NANCY TENGLER: Yeah. It's one of our largest holdings across all of our strategies.
JULIE HYMAN: That makes sense. You're very enthusiastic about it. OK, now, let's talk about one that you are not so enthusiastic about. This one not as much directly in the chip or the AI industry. But there is a connection here. And it's Interpublic Group, which is the big advertising company, IPG as it's known. So let's talk about your more bearish thesis when it comes to IPG.
And first of all, here, they have a different stance on AI than some of their competitors within digital advertising. So what are-- what are they saying about it?
NANCY TENGLER: Well, they're not saying anything. And that's part of the problem. I mean, we sat on the conference call, we owned the stock, we're now out of the stock. Our investing theme is old economy companies that are embracing the digital revolution, generative AI, cloud computing, and the suppliers of those products. So Broadcom would be a supplier. We want to own old economy companies that are really engaged and their competitors all have joint ventures with other-- I think Omnicom has it with Google and Meta. I don't know. I can't remember.
JULIE HYMAN: WPP maybe with Meta, yes. Yeah. So the other ones are doing it in IPG isn't doing it.
NANCY TENGLER: And they're very defensive about it.
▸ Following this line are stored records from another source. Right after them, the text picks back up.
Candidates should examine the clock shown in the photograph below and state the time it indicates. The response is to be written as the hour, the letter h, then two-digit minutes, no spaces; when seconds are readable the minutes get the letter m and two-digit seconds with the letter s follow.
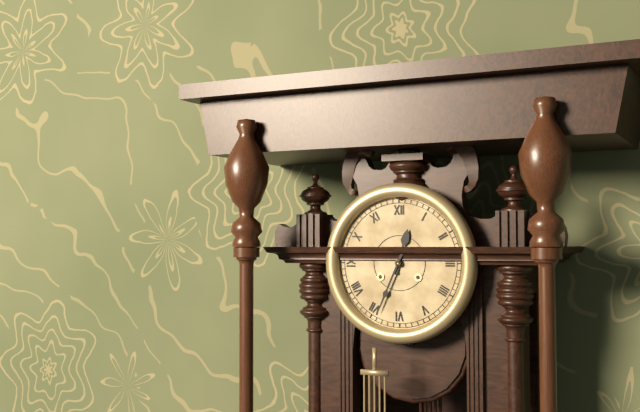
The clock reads 12h34
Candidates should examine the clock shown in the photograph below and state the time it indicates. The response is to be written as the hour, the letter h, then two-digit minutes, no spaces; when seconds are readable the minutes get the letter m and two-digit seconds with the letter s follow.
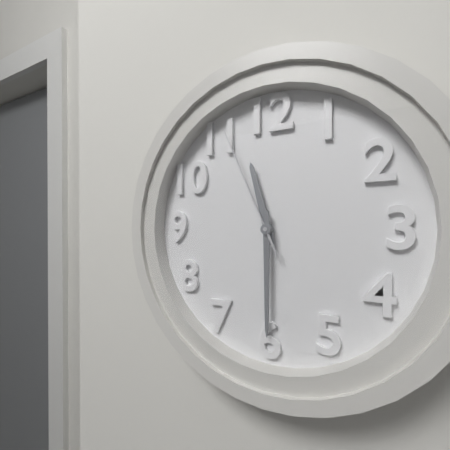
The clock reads 11h30m56s
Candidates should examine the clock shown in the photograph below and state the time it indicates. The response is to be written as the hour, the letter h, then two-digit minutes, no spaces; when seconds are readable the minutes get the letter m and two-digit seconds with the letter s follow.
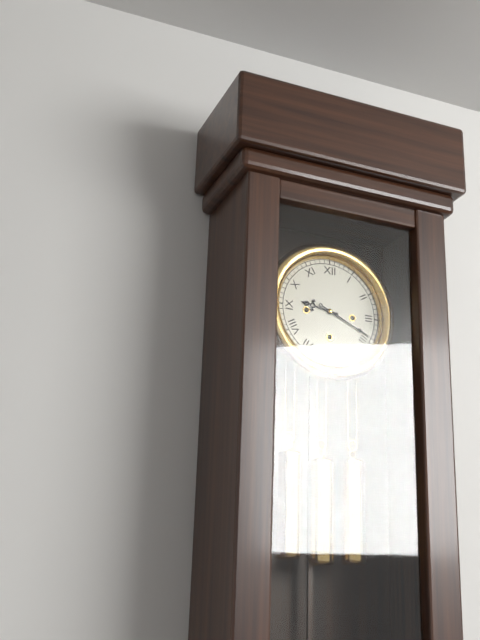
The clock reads 9h19
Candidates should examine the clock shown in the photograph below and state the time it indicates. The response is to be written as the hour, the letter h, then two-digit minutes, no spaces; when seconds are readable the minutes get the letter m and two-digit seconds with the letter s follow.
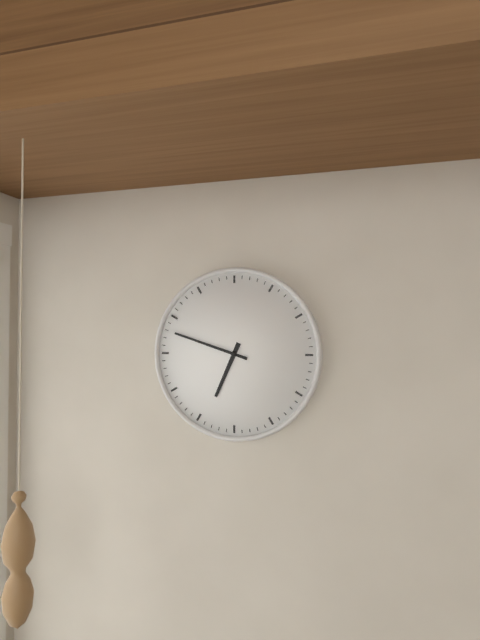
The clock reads 6h48
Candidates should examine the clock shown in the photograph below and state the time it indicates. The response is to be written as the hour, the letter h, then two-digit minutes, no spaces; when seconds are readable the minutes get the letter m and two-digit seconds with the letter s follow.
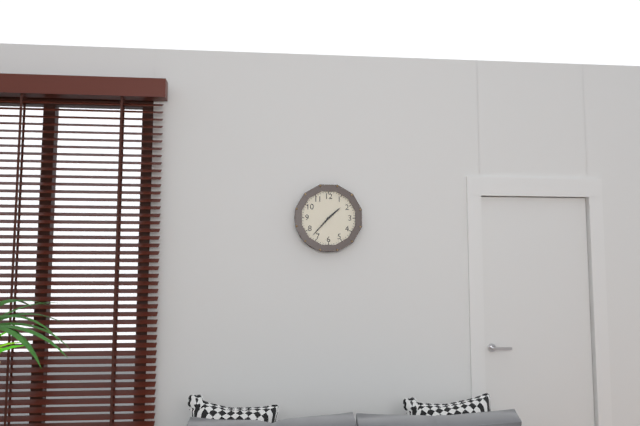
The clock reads 1h37
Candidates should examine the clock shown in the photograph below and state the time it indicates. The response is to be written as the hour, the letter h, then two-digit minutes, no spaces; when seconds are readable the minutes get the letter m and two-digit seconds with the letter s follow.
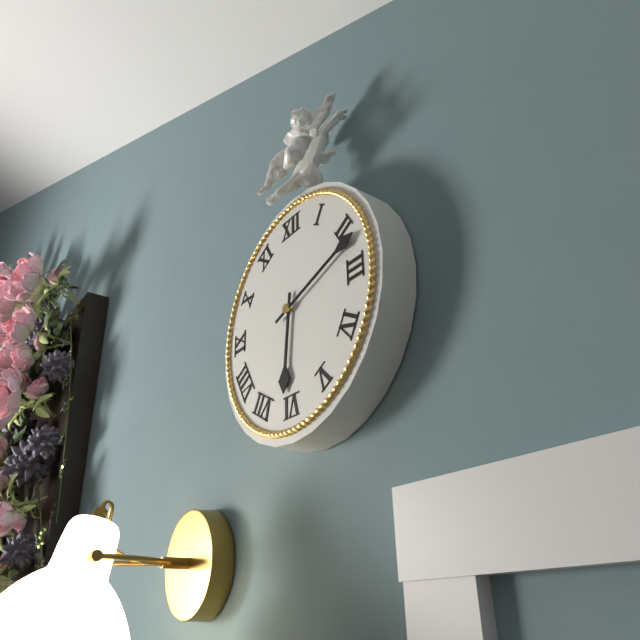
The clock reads 6h12
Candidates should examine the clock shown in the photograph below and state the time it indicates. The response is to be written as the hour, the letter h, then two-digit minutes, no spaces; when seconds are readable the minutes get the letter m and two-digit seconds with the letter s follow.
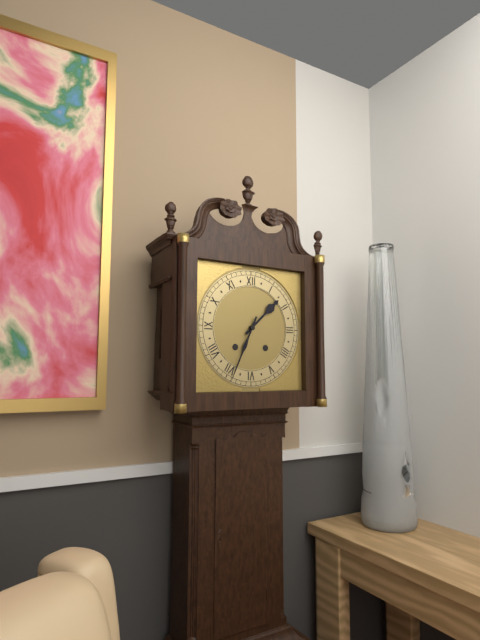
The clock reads 1h34
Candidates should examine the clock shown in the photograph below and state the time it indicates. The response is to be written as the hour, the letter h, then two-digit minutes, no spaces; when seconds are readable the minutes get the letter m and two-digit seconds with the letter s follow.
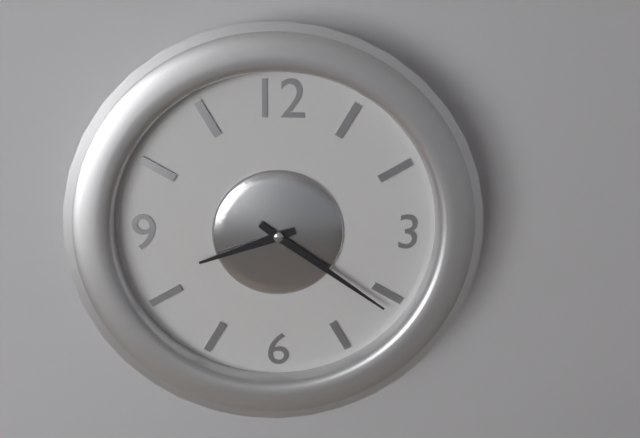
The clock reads 8h21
They're saying, well, we're using digital advertising, but they're not embracing this. And I think generative AI for advertising is crucial.
JULIE HYMAN: Interesting. OK. So you also are looking at weakening growth here from the company. What's fueling that? Is it the general macro environment? Or is it something more specific to IPG?
NANCY TENGLER: I think it's more specific to IPG. This is a company that should be growing in line with the rest of the peer group, and they're lagging way behind. Next year, if you're in it, you may get a chance to sell it on a bounce, because next year we're going to get all the political advertising. It's already starting. That usually is a benefit for these companies. But you really need to have, for the long-term holding of the STOCK you need for management to catch up on the whole AI, generative AI issue.
JULIE HYMAN: OK. And then finally, organic revenue growth might not be as resilient. So there is some stuff that's specific to IPG, but there's also some stuff going on in the broader universe. But here's a look at IPG, which is the topline here versus its peers. And you can see the numbers on the topline here are smaller than most of the others.
NANCY TENGLER: Yeah. And generally speaking, I mean, even though those look like small differences, the impact on margins is super powerful. And so if you've got Omnicom that's got 3 and 1/2 to 5% while IPG is growing 1 to 2, that's a material difference. And so we are out of the stock. We're probably likely to stay out of the stock. But if you own it, I still think you might get a shot at selling it at a little higher levels.
JULIE HYMAN: All right. And then finally, just like we asked about the risk for Broadcom, we ought to ask about the upside risk for this one. What could go right? Could, I guess, a pivot all of a sudden if they're changing what they're going to do with regard to AI?
NANCY TENGLER: Yeah. And this management team has not shown a willingness to even admit they're behind. But if they do pivot, then I think it's a really interesting opportunity to step in and buy a beaten-down name that's trading at a pretty decent valuation, because a pivot will improve their revenue growth clearly.
JULIE HYMAN: All right. And as you mentioned a couple times, you exited the stock at the end of September. You like Broadcom. Let's just recap. The good buy and the goodbye. Nancy telling investors, buy Broadcom. The stock got that S&P debt upgrade with a positive outlook. There's strong capital return and increasing AI exposure. On the other side, you're saying avoid IPG. Management justifying that limited AI exposure approach. Revenue and operating margin growth expected to be weak in 2024. And similarly, organic revenue growth might not be as resilient as initially anticipated.